(Plotted data images)
►

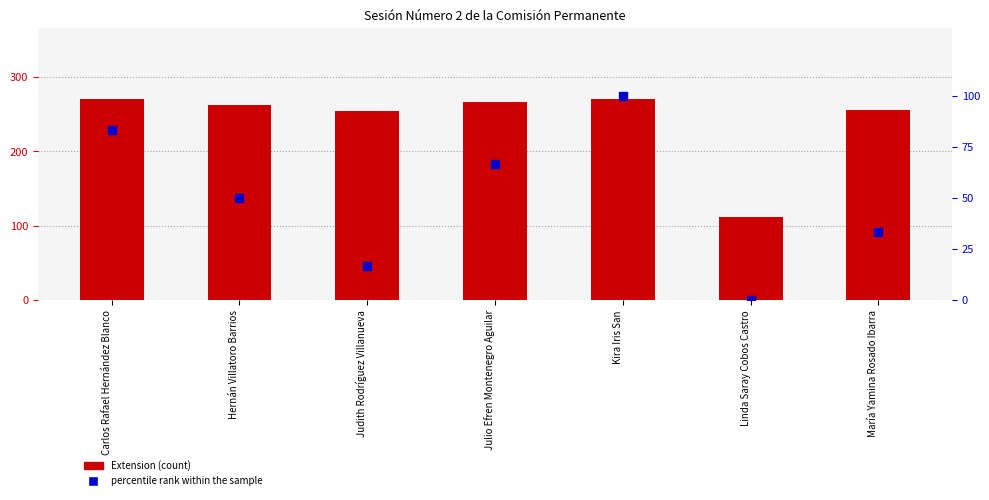

What are all the series names shown in the legend?

Extension, percentile rank within the sample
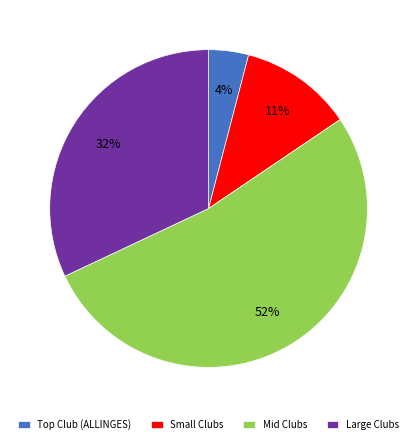

Between Large Clubs and Small Clubs, which is larger?

Large Clubs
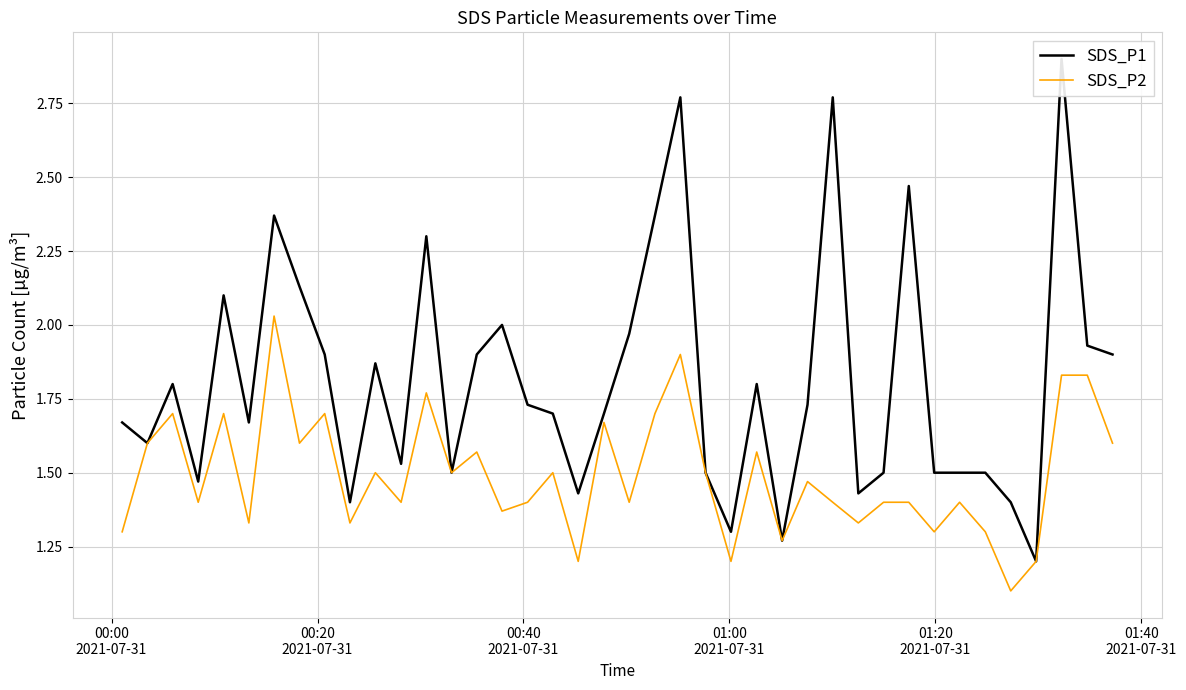

At how many categories does at least one series exceed 2?

9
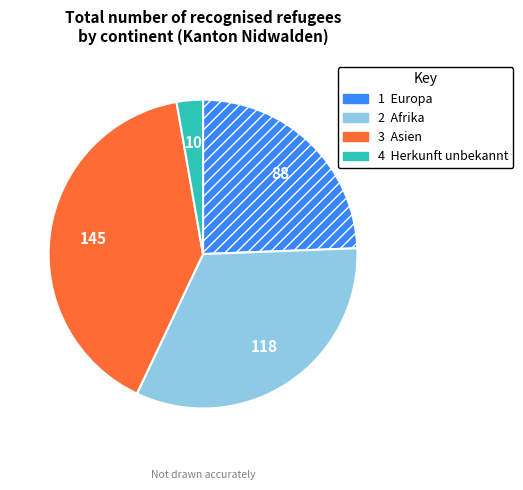

Does any single category account for the majority?

No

◄

> _What you will do_:
Rewrite the lines of the records as a numbered list, starting at the line that contains "At how many" and ending at the end of the records, with blank lines left out. Leave the pictures out of your answer.

> _Output of the exercise_:
1. At how many categories does at least one series exceed 2?
2. 9
3. Does any single category account for the majority?
4. No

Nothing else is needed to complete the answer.